Featuring the theatrical and extended edition, this Academy Award winning film depicts the story of a brave general, Maximus Decimus Meridius, who was forced into slavery, emerged as a gladiator and defied the Roman empire. Directed by Ridley Scott, the vivid tale is epically told with large battle scenes and tender moments of love. Not many films these days can be called epic in scale, but Gladiator is certainly one of the best tales of its kind in the last 20 years.
(2000) 2018, 2160p with Dolby Vision and DTS:X, Rated R, 2 hours and 34 minutes (theatrical version),
2.35:1 Aspect Ratio, 3 Disc set included BD Version and Extras.
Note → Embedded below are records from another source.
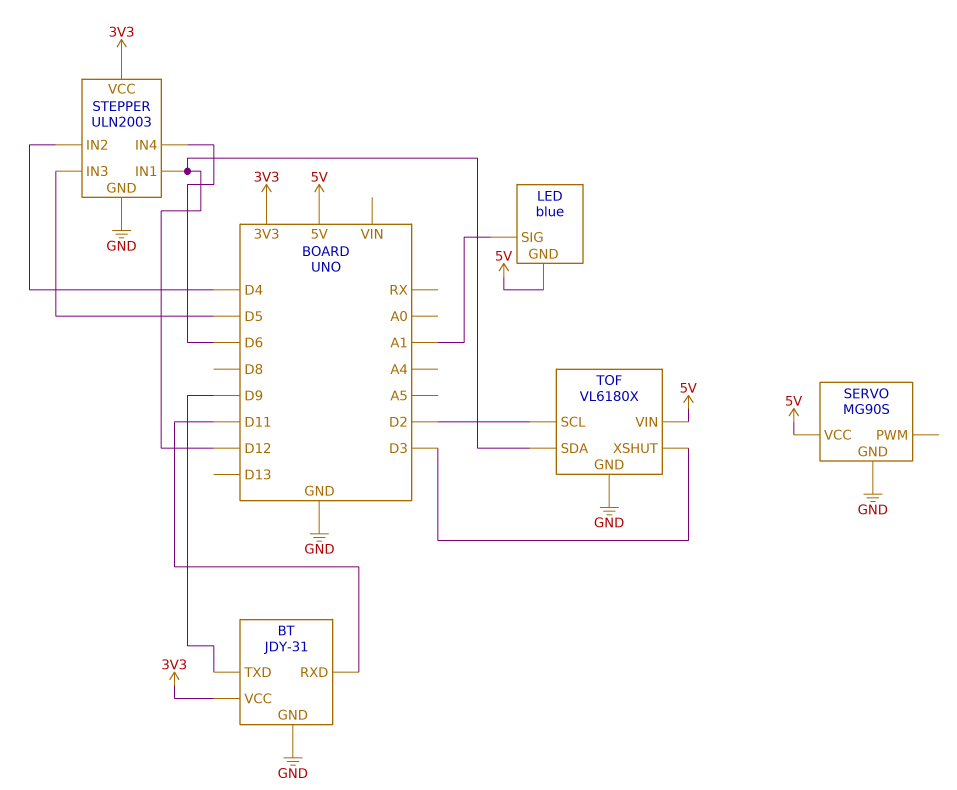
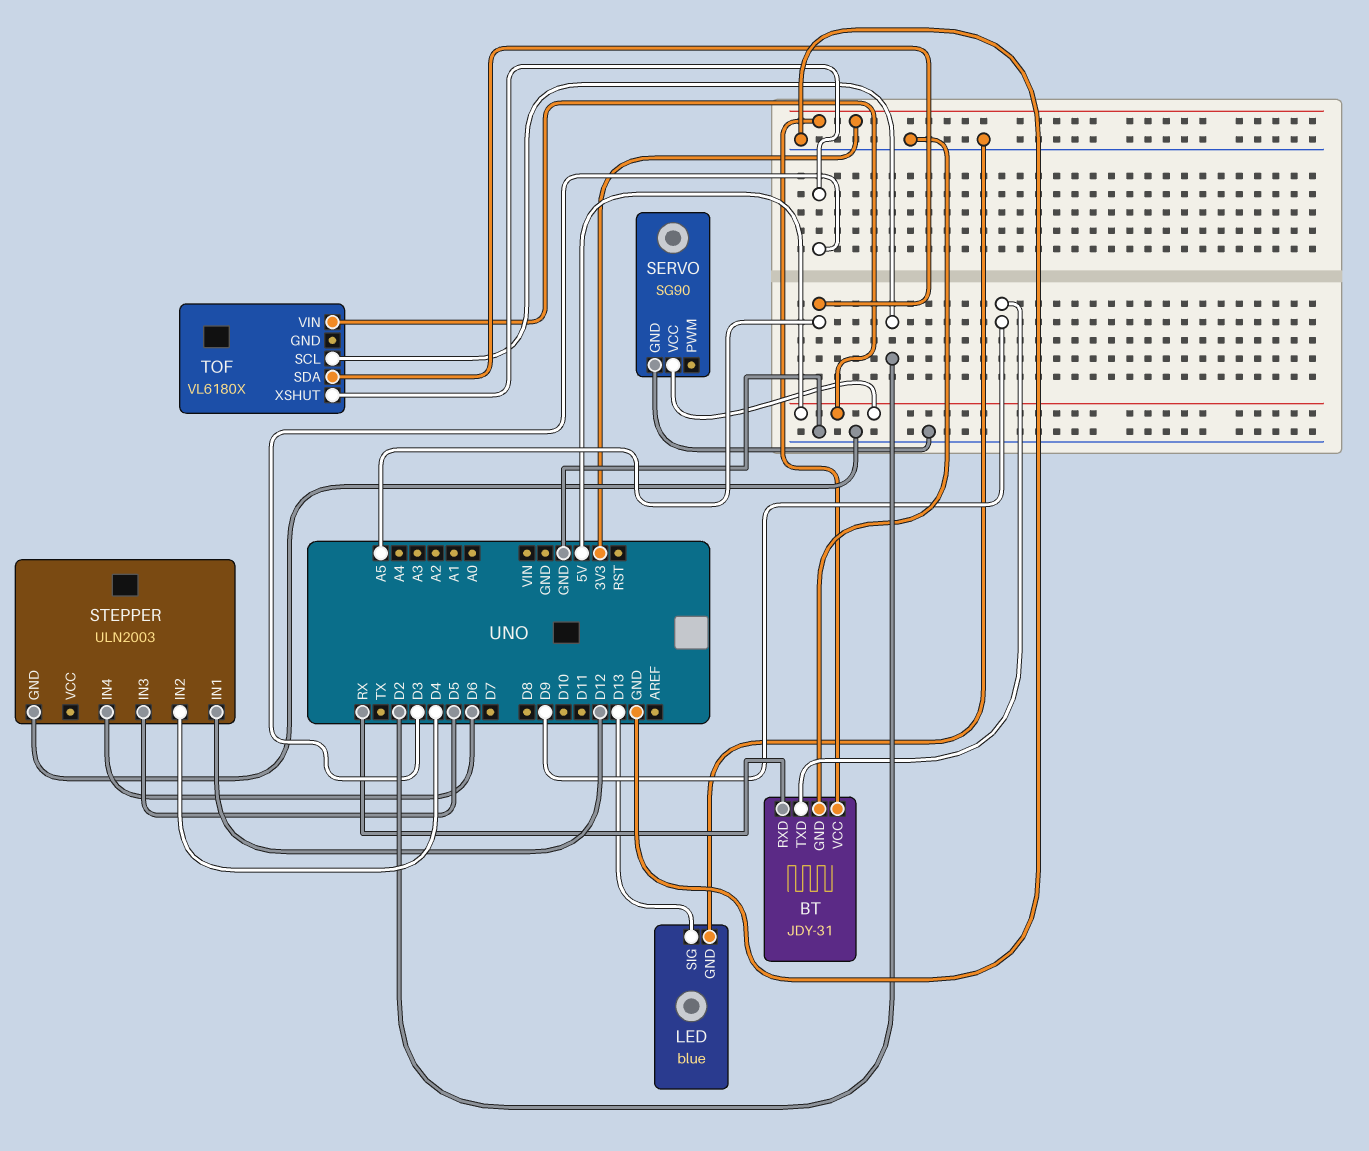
BT pin RXD: D11 -> RX
LED pin GND: 5V -> GND
LED pin SIG: A1 -> D13
SERVO: MG90S -> SG90
STEPPER pin VCC: 3V3 -> none
TOF pin GND: GND -> none
TOF pin SDA: D12 -> A5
Starring: Russell Crowe, Oliver Reed, Joaquin Pheonix, Richard Harris and Djimon Hounsou
Directed by: Ridley Scott
Scott usually makes “big” pictures, and by that, I mean big in scope if not in length. This film has great characters and the opening battle sequence against the Germanic tribes introduces our main character and puts the viewer in lock-step with his thoughts and actions. The rest of the movie is more than a man of honor that has been wronged and seeks revenge, but in a similar vein as Braveheart, the man grows and leads his fellow gladiators into a quest that is bigger than themselves. The scenes of Rome are spectacular, and the arena fights are up close and personal. Needless to say, when Maximus asks the crowd if they are being “entertained”, your response will be to the very end. This is a film you will never grow tired of viewing.
Rescanned in 4K with a 4K DI, Gladiator looks as good as I remember in the theater. The HDR makes the picture look stunning with rich primaries and exquisite details in the texture of the clothing and stone surfaces. Skin tones are spot on and the contrast is inky black and makes the picture look very 3D. Flames and other specular highlights look amazing. I was afraid that the CGI might not look as real, but it holds up well, especially the CGI tigers. The UHD version of this film is the new standard. Recommended!
The first 20 minutes of the film has a cooler color palette, but the scenes in Rome are dazzling bright and warm. The sound is demo quality with all the speakers engaged almost entirely throughout the film. Whether clanging swords are the roar of the crowd, it is all enveloping. The musical score by Hans Zimmer is every bit as epic as the film.
These include: Ridley Scott introduction, the extended version of the film, Commentaries, Scrolls of Knowledge: commentaries and deleted scenes, Visions of Elysium, Strength and Honor-the world of Gladiator, Image and Design, storyboard and photo gallery, Deleted scenes, and much more.